Task statement: Provide again, from the entries below, every line from the one containing "The rucksack (3rd from left) moved." through the one containing "The alarm clock moved.", exactly as written, and no other line.

Object state comparisons:
==========
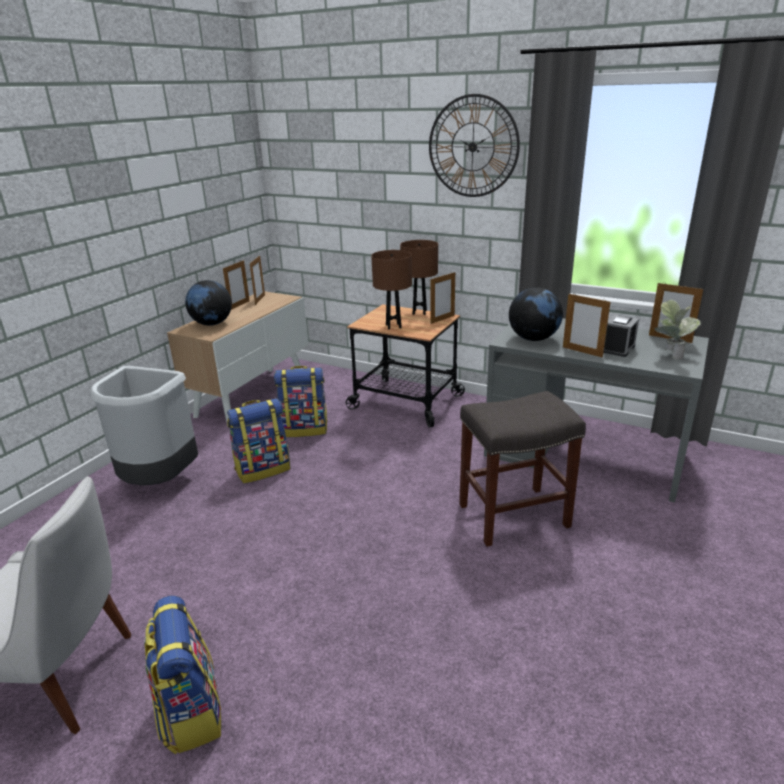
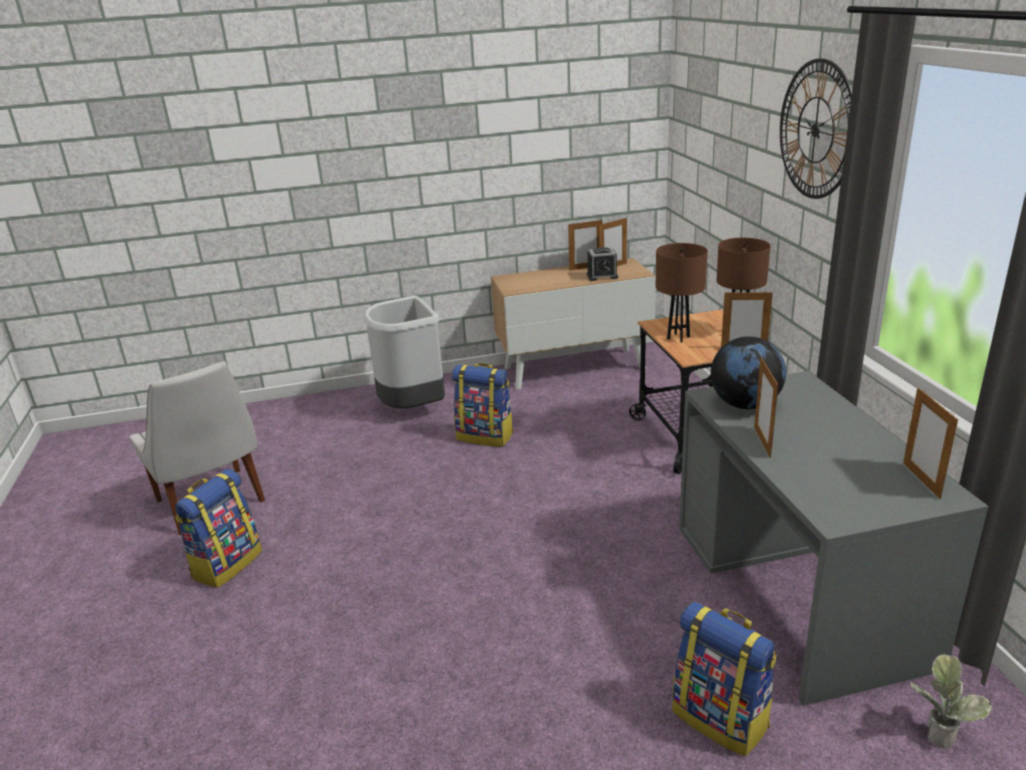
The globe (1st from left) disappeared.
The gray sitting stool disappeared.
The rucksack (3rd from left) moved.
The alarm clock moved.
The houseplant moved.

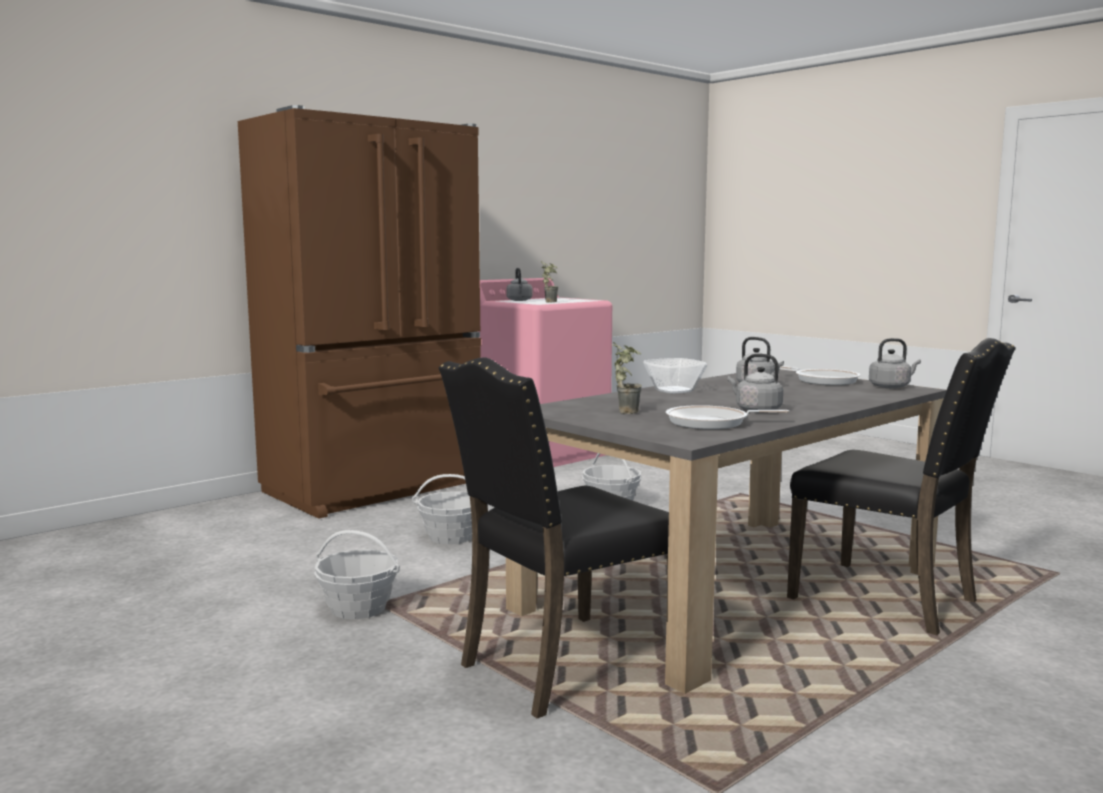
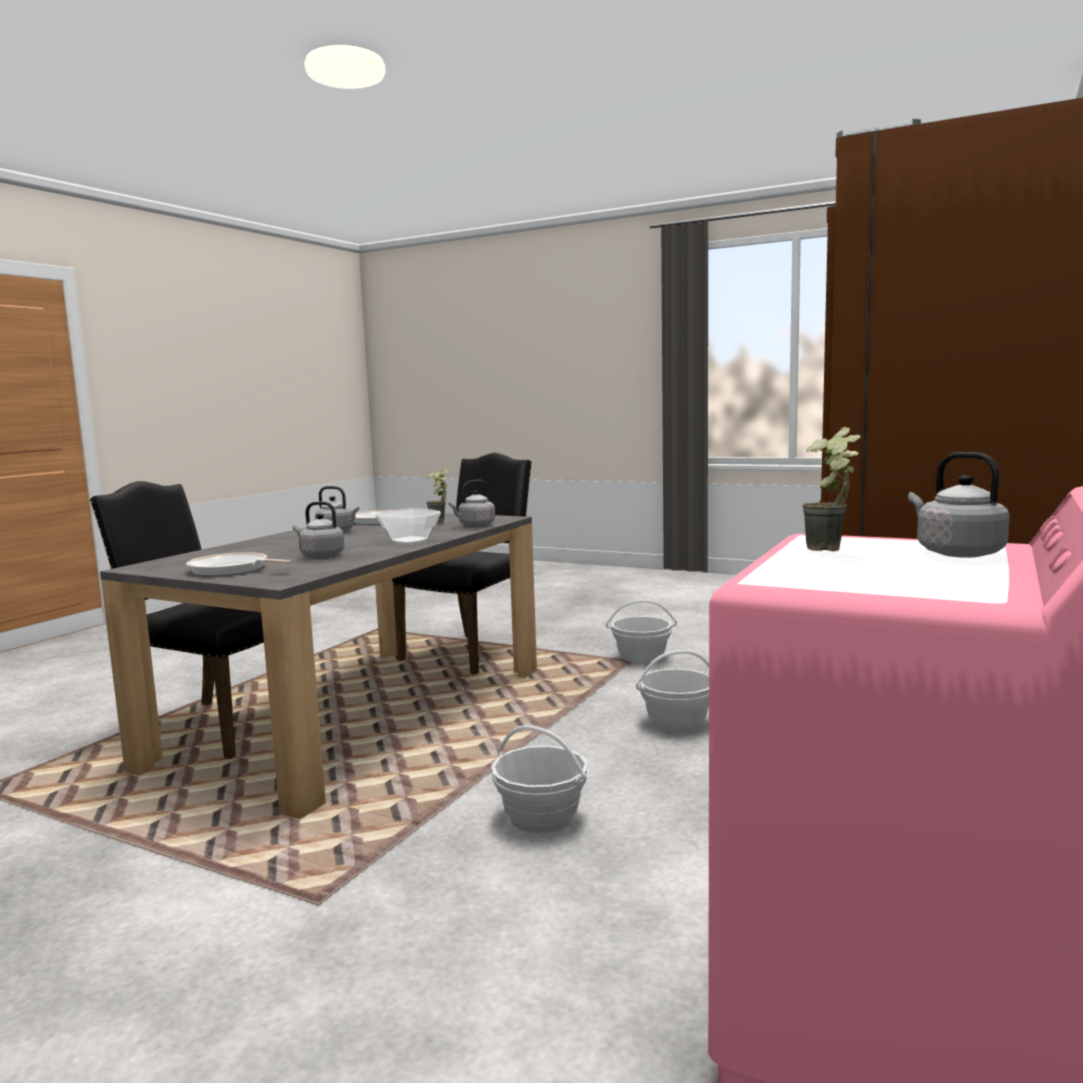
The gray water kettle (4th from left in the first image) moved.

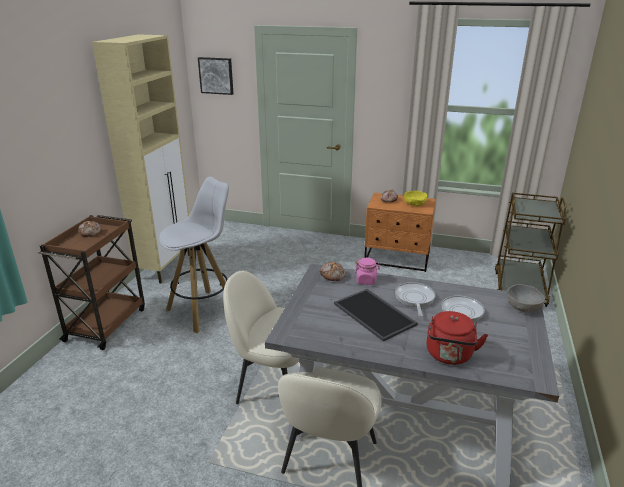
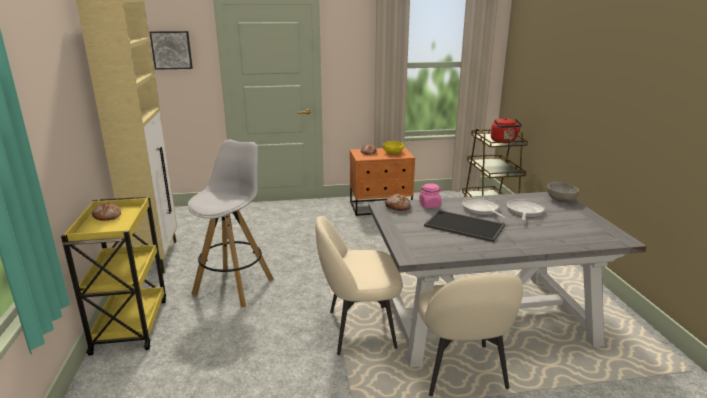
The red-coloured water kettle moved.
The brown cart (1st from left) became the yellowish cart.

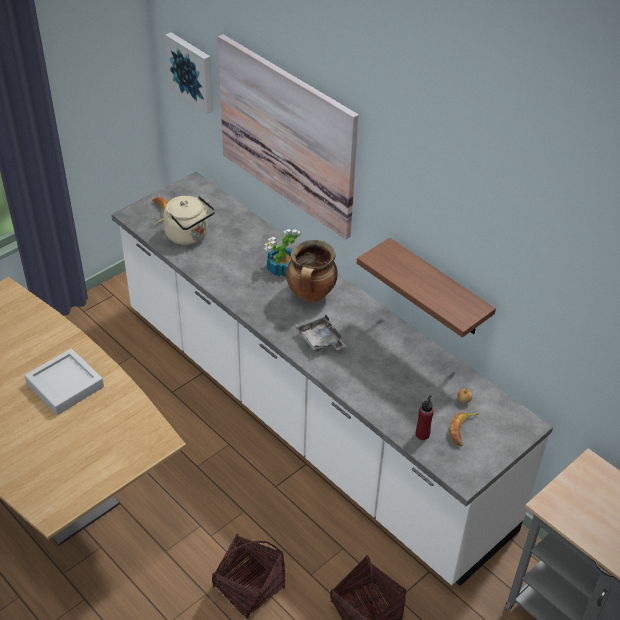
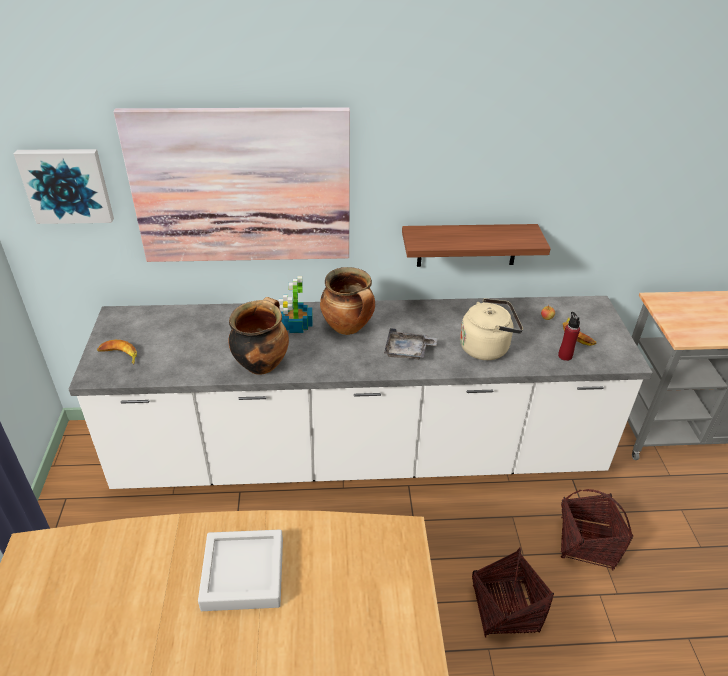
The stockpot (1st from left) appeared.
The sand-coloured water kettle moved.

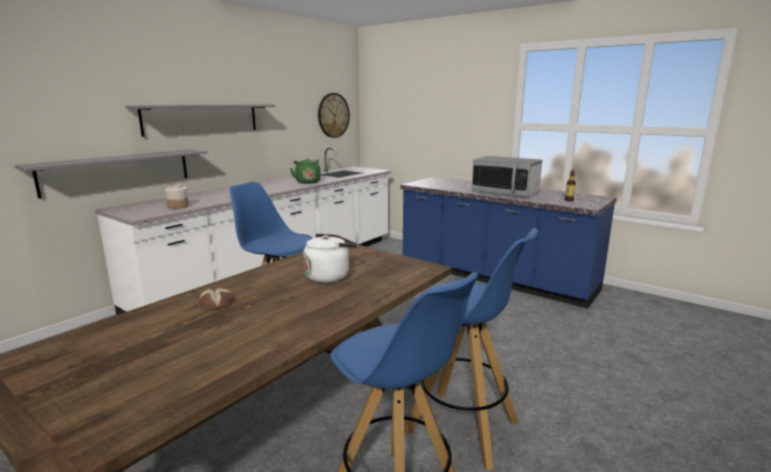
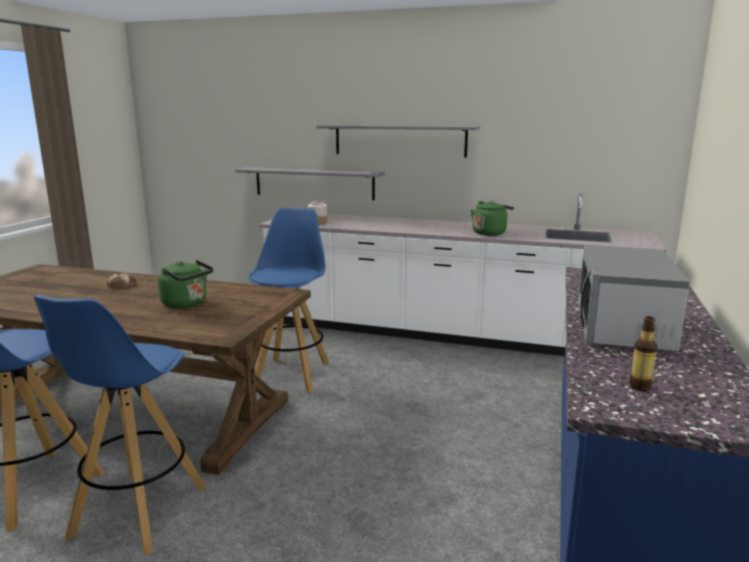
The wall clock disappeared.
The white water kettle became the green water kettle (1st from left).

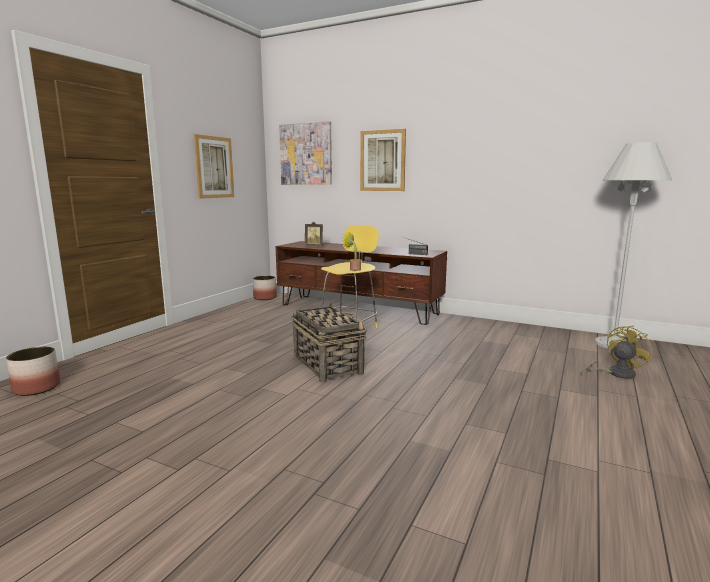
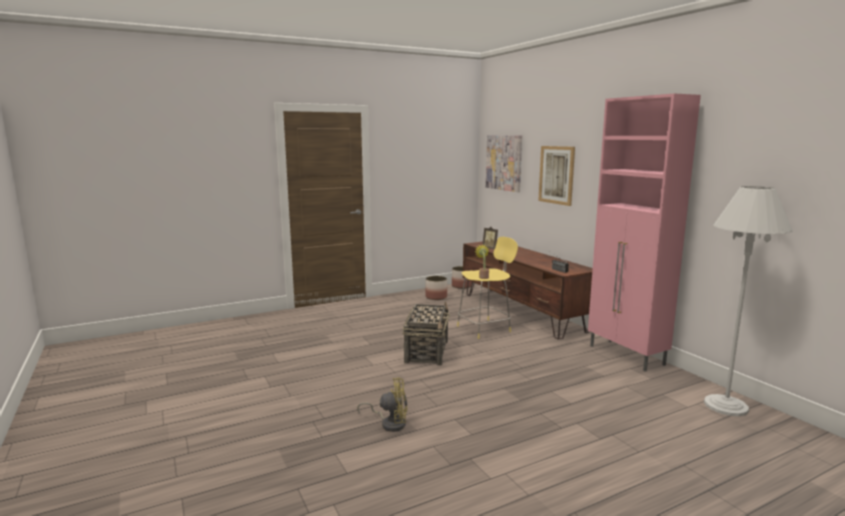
The wall picture (1st from left) disappeared.
The pinkish storage cabinet appeared.
The flower pot (1st from left) moved.
The yellowish cooling fan moved.

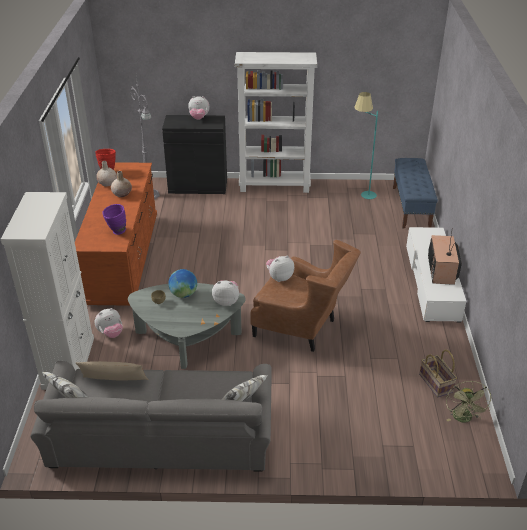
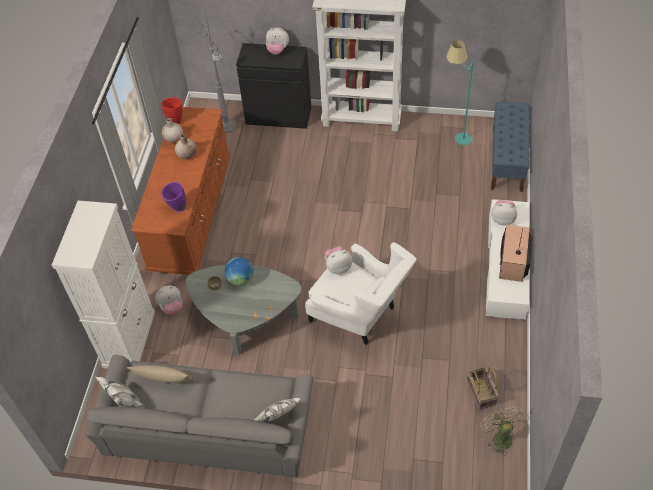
The soft toy (3rd from left in the first image) moved.
The brown lounge chair became the white lounge chair.
The green cooling fan turned 150 degrees clockwise.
==========
Solution:
The rucksack (3rd from left) moved.
The alarm clock moved.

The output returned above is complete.